- **WHAT YOU WILL DO**: Carry on the course syllabus from where it stops, picking up after its last sentence.

[[ PASSAGE SHOWN open ]]

Where and When to Find Me:
My office: 256 Taubman (second floor, in the Shorenstein Center)

My office hours: Tuesdays 4-5:30PM. (I’ll arrange other times at your request; email or speak to me after class.)
Academic Honesty: I take academic honesty very seriously. If you have any questions about your responsibilities as students regarding ethics, plagiarism, etc., please review the Student Handbook.

The Class Schedule

Week One (Weds. Sept 2 and Fri. Sept 4): The Challenge(s) Confronting Barack Obama: Can He Be – Has He Been – a Transformative President?
In 2008, Barack Obama seemed poised to become one of those rare White House occupants – a president who would help reset fundamental national goals and values, much as Roosevelt, Nixon, and Reagan did in the twentieth century, or Jefferson, Jackson, and Lincoln did in the nineteenth.
But he faced multiple economic challenges: at the beginning of his term it was to stanch the bleeding on Wall Street. Today, the bleeding has stopped, but still remaining are the creation of jobs, turnaround of the housing market, and restarting healthy growth. Ahead are issues we’ll take up later in the course: the “right” size and roles for government; the balance of real goods and financial sectors; income and wealth distribution’s impact on growth, and vice-versa; the germination of a post-carbon “green economy”; and negotiation of a new role for the United States in a swiftly-changing political and economic world.
Yet today, well into Barack Obama’s second term, America’s and the world’s interlocked financial systems are still at best unsteady, their future shape and roles still hotly debated, and the unemployment rate still among the highest since the 1930s. Reordering Wall Street and creating jobs, moreover, still presents a tangled web of difficulties – difficulties that bear striking resemblance to those Roosevelt faced throughout the Great Depression. By looking at these current challenges, we’ll begin to see their roots in the relation of government to the economy nearly 70 years ago.

[[ PASSAGE SHOWN closed ]]
[[ STUDY MATERIAL open ]]

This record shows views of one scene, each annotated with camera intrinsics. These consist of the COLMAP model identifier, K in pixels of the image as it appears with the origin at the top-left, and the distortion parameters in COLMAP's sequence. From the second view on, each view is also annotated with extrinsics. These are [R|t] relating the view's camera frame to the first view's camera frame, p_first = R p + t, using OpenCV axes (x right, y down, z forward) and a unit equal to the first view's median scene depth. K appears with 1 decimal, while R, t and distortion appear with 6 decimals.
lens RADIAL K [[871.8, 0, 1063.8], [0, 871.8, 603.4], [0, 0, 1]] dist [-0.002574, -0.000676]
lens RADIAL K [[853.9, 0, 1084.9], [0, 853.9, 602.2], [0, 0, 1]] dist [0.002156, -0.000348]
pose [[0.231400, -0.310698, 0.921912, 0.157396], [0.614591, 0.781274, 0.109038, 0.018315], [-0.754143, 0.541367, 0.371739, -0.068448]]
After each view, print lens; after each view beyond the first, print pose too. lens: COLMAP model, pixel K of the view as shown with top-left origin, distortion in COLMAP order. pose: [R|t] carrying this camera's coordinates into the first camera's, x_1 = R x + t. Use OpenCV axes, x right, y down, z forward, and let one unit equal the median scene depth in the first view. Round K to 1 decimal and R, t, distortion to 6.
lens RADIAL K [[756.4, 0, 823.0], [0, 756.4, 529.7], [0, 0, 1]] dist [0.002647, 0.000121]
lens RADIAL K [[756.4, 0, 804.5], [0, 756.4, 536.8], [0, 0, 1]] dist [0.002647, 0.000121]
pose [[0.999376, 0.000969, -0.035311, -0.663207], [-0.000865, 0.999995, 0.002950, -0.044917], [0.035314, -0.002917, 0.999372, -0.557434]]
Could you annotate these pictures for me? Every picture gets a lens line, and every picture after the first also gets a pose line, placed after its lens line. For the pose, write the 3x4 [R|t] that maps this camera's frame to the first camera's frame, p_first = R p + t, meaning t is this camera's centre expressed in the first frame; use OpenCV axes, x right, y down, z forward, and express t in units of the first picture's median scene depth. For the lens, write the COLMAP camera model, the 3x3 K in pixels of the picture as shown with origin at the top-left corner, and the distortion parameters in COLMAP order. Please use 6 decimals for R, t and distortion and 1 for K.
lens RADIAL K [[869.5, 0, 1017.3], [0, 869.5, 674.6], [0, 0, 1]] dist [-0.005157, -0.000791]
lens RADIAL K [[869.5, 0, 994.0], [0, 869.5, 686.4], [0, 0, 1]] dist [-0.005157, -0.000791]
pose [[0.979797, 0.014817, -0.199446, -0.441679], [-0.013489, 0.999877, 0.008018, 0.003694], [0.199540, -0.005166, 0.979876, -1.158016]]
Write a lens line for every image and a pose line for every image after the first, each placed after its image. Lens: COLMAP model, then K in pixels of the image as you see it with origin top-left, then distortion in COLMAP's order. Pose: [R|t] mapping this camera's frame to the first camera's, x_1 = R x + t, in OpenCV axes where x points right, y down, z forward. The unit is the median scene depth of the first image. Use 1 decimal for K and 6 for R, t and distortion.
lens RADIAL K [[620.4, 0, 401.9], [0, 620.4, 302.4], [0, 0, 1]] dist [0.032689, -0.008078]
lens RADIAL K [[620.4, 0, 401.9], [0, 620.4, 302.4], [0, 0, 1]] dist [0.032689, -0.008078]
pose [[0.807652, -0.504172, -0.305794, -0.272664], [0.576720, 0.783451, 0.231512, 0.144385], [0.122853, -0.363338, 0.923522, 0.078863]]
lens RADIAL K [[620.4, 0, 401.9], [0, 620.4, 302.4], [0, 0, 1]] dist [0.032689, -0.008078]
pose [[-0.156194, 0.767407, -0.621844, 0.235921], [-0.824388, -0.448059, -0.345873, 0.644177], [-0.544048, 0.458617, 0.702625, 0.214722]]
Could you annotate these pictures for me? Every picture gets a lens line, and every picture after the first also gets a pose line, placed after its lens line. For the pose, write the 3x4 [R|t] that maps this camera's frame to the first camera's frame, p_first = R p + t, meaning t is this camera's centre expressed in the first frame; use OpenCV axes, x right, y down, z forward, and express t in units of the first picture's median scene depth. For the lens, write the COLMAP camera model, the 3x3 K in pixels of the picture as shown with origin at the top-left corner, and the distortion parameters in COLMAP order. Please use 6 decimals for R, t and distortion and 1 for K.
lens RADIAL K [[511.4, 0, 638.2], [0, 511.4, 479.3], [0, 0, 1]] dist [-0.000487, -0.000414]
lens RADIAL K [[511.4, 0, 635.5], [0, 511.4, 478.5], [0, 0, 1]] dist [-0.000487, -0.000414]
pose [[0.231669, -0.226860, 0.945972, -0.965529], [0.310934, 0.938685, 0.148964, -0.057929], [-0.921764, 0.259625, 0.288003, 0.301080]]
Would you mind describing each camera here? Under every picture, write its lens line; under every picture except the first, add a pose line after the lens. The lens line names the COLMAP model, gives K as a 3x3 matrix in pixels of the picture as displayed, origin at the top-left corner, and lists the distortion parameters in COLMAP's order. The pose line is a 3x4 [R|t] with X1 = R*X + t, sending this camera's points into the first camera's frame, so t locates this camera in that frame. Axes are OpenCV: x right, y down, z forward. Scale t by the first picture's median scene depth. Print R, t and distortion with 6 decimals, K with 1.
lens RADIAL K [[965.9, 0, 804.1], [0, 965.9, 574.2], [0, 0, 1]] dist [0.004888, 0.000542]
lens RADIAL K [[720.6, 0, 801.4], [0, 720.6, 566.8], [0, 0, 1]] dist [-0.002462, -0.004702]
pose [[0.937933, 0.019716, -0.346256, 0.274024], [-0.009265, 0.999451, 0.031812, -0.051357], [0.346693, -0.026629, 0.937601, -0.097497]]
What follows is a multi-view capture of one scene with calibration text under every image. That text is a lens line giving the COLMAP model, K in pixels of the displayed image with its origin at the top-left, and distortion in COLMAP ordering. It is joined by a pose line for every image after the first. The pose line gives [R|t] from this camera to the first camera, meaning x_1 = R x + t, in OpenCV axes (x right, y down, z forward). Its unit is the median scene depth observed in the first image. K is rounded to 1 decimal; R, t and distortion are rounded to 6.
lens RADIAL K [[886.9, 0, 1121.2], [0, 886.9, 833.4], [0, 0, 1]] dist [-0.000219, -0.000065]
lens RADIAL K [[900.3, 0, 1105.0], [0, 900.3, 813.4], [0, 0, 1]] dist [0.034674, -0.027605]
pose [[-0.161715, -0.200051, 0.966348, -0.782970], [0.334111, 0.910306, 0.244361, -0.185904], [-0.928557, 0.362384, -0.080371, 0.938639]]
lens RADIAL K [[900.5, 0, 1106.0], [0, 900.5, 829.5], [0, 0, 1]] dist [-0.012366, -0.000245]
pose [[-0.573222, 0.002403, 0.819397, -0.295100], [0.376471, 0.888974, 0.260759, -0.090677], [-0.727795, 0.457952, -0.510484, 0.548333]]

[[ STUDY MATERIAL closed ]]

- **RESULT BELOW**:
America’s jobs structure has changed dramatically since the New Deal. International competitors have cut into long-term wage growth and eliminated entire domestic industries, particularly in high-wage manufacturing. Increasingly sophisticated technology (symbolized by the emergence of the Internet) has radically reorganized the retail, wholesale, and manufacturing sectors, altering the demand for types and skill-levels of labor. The shift of the corporate pension system from defined benefits to defined contributions symbolizes the changing role of the corporation in providing non-wage benefits. We’ve seen the decline of unions, the new role of women in the workforce (especially at professional and managerial levels), and the drastically altered shape of the family. The deregulation of industries from transportation to telecommunications (not to mention the financial system) has profoundly restructured the economy, in particular in recent years vastly expanding the financial sector in relationship to the traditional goods sector. The exploding costs of health care have not only made the health care sector larger than the manufacturing sector, but induced a long-term cost crisis in Medicare and Medicaid which threatens the government’s fundamental solvency.
Required Readings: (you must do each reading before the class to which it is assigned.)
By Weds - Robert Kuttner, Obama’s Challenge, Ch 1.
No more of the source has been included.